▶ [TASK TO CARRY OUT] Output the records as a Markdown table with the columns Row and Line, starting at the line containing "collector number: 4459" and ending at the last line of the records, both included. Number the rows, skip blank lines, and leave out the pictures.

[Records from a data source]

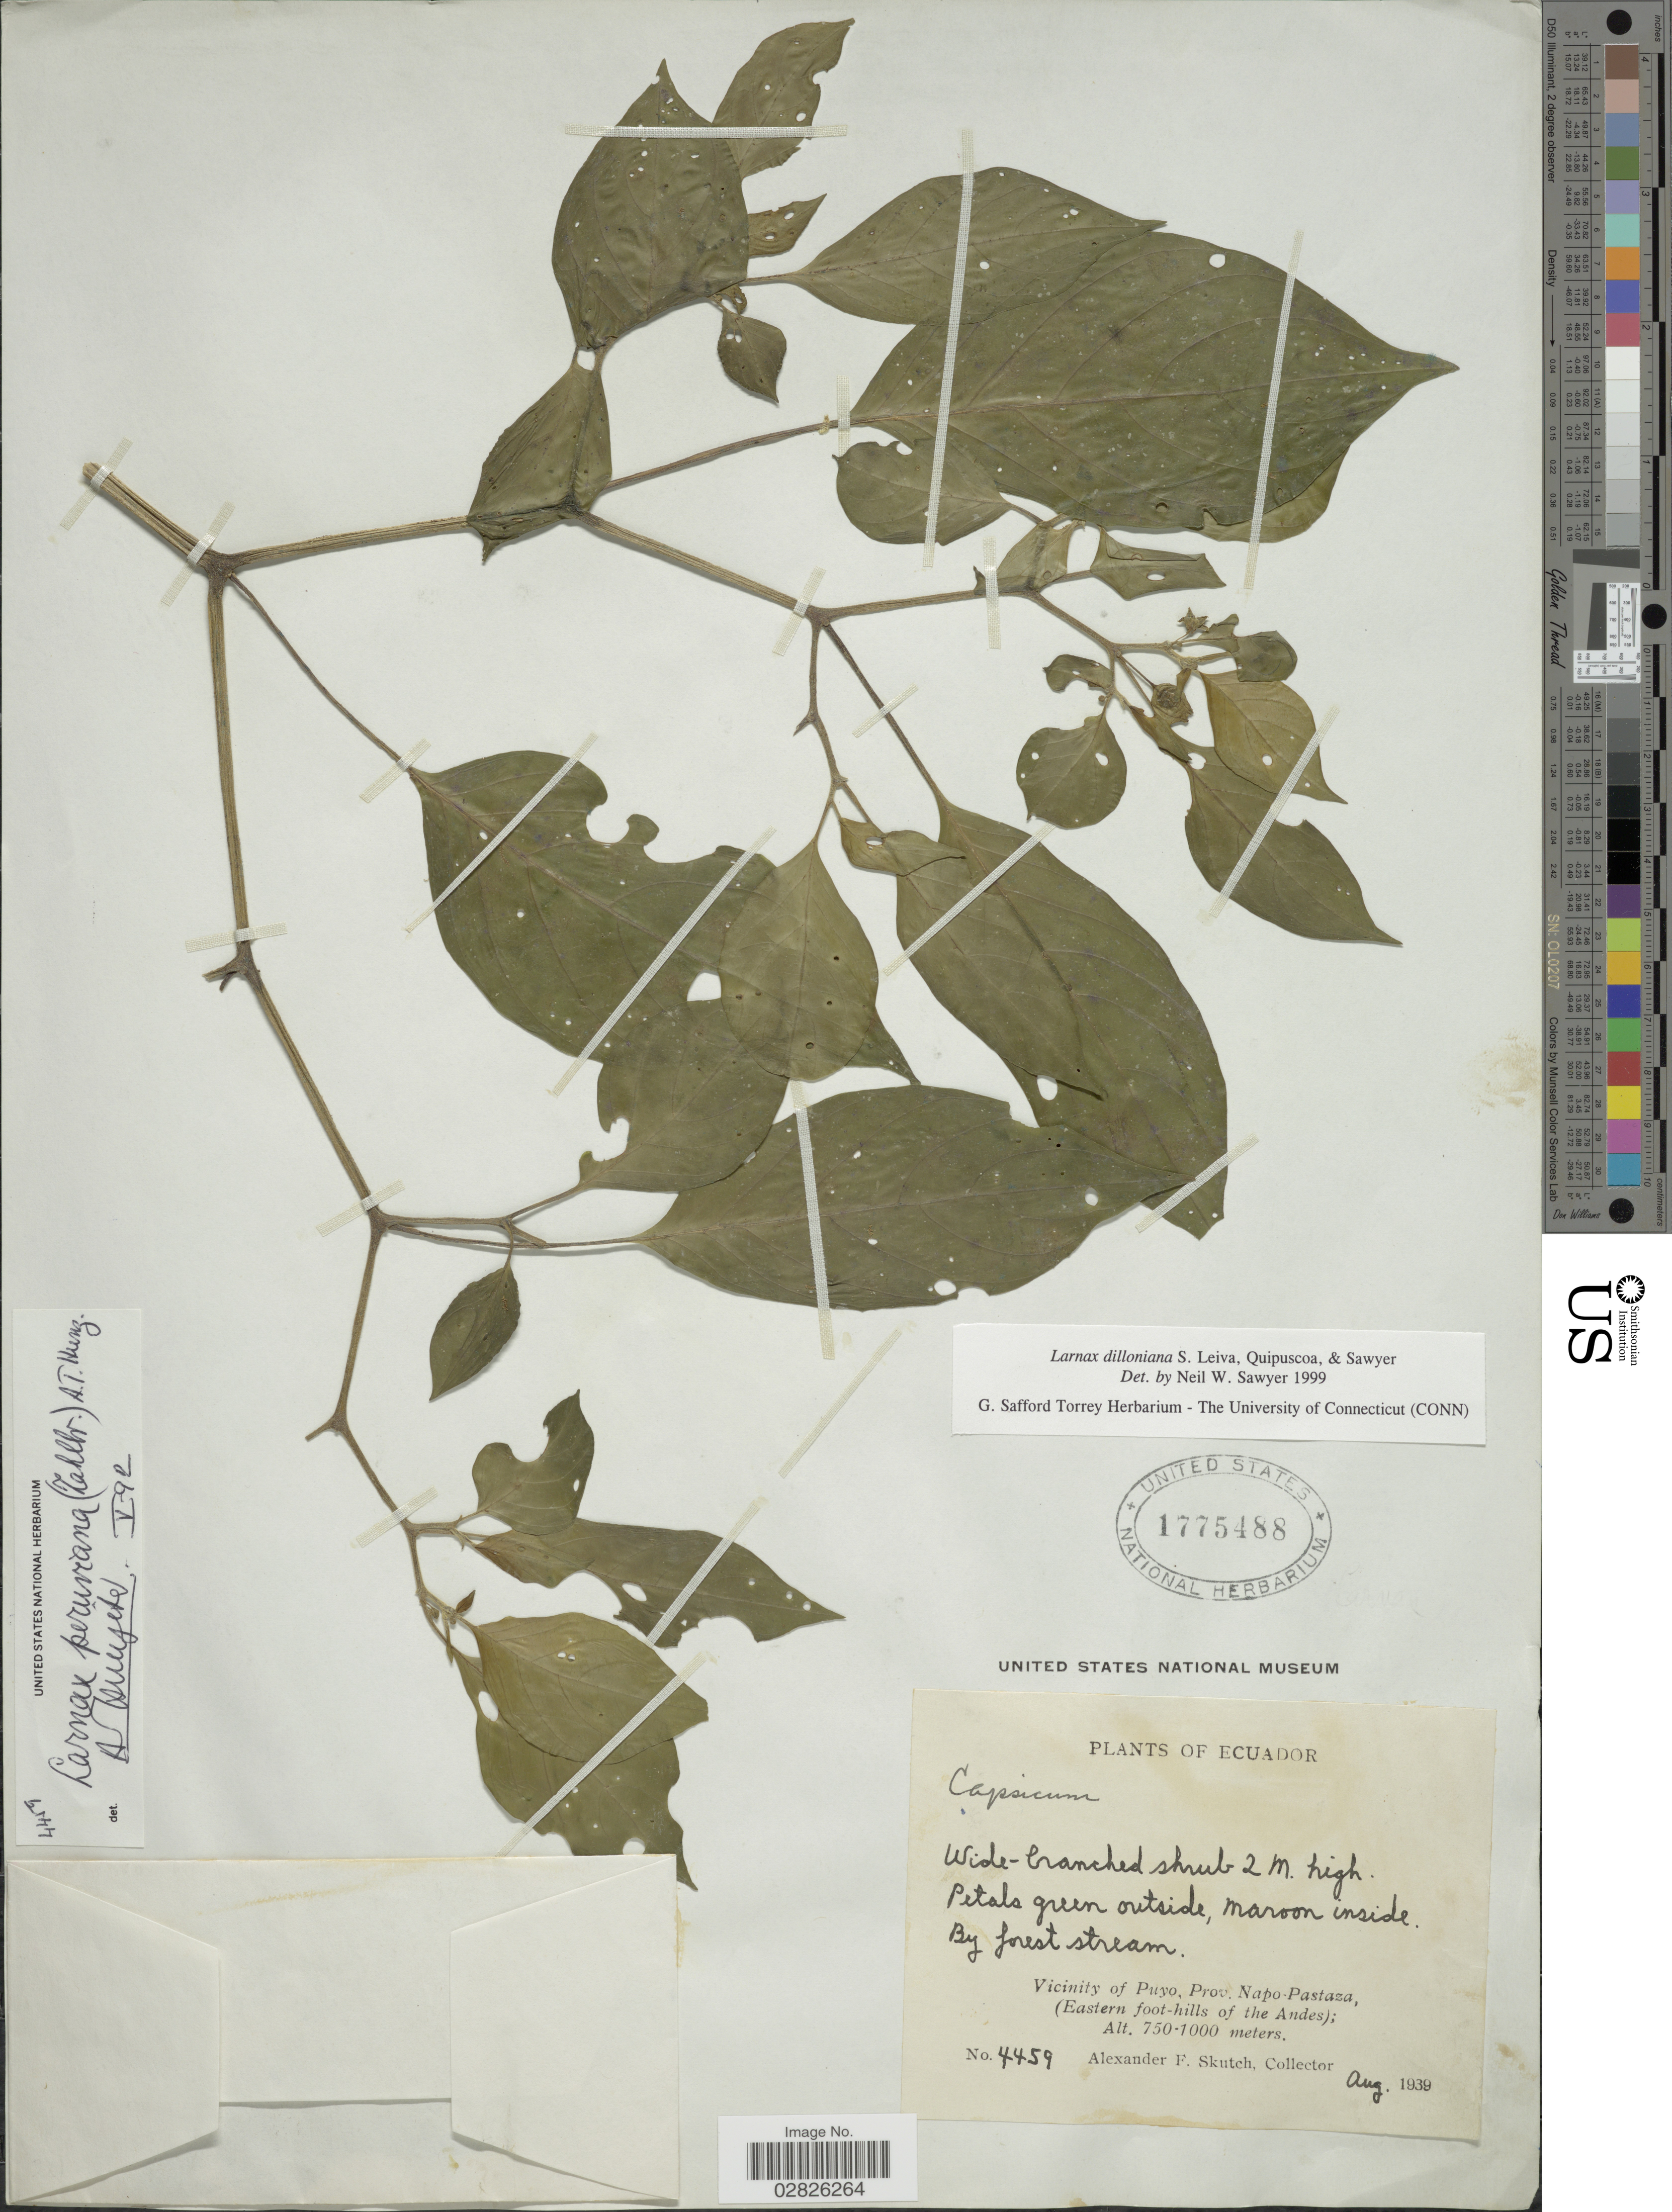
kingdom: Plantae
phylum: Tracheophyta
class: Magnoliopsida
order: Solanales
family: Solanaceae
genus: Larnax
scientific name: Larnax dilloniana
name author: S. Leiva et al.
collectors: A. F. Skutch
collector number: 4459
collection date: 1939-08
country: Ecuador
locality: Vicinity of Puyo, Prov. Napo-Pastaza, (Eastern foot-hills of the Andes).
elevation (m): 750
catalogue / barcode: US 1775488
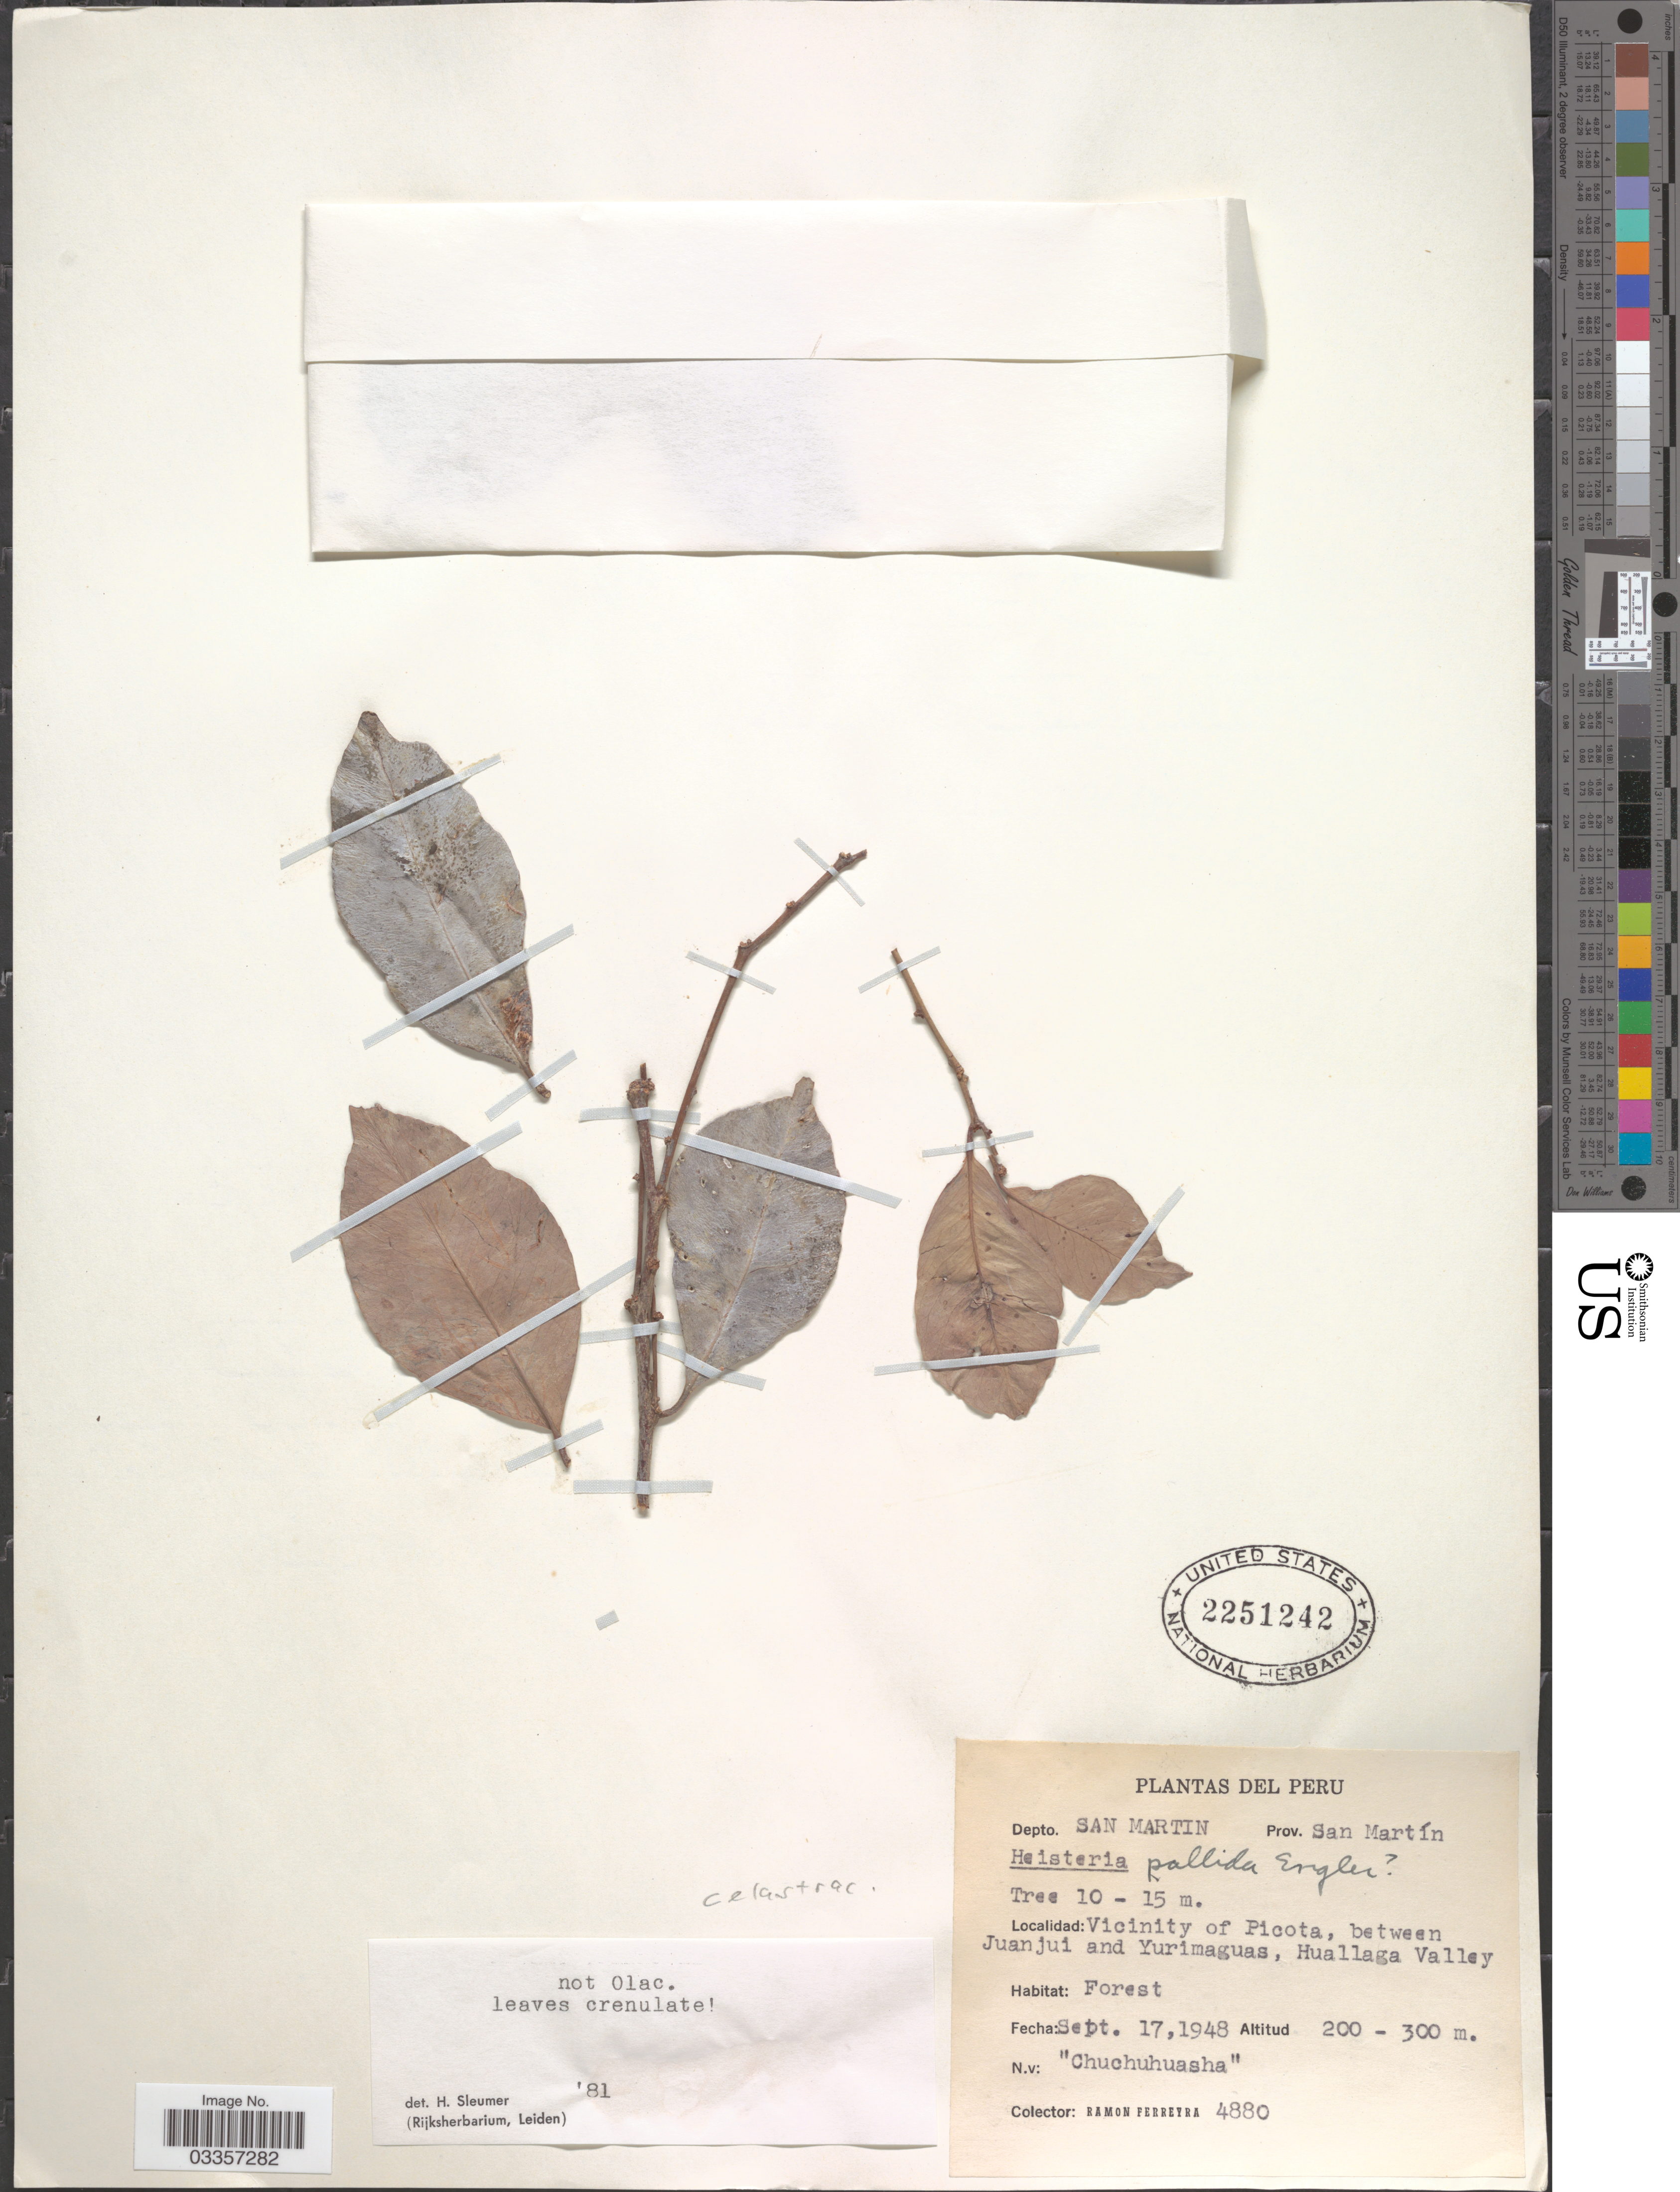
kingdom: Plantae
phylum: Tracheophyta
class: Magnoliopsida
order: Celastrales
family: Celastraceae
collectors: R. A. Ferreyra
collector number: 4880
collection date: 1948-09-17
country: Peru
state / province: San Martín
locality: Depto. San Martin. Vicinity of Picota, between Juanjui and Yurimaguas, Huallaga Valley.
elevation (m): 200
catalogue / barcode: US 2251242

▶ [SOLUTION FOR THIS EXERCISE]
| Row | Line |
|---|---|
| 1 | collector number: 4459 |
| 2 | collection date: 1939-08 |
| 3 | country: Ecuador |
| 4 | locality: Vicinity of Puyo, Prov. Napo-Pastaza, (Eastern foot-hills of the Andes). |
| 5 | elevation (m): 750 |
| 6 | catalogue / barcode: US 1775488 |
| 7 | kingdom: Plantae |
| 8 | phylum: Tracheophyta |
| 9 | class: Magnoliopsida |
| 10 | order: Celastrales |
| 11 | family: Celastraceae |
| 12 | collectors: R. A. Ferreyra |
| 13 | collector number: 4880 |
| 14 | collection date: 1948-09-17 |
| 15 | country: Peru |
| 16 | state / province: San Martín |
| 17 | locality: Depto. San Martin. Vicinity of Picota, between Juanjui and Yurimaguas, Huallaga Valley. |
| 18 | elevation (m): 200 |
| 19 | catalogue / barcode: US 2251242 |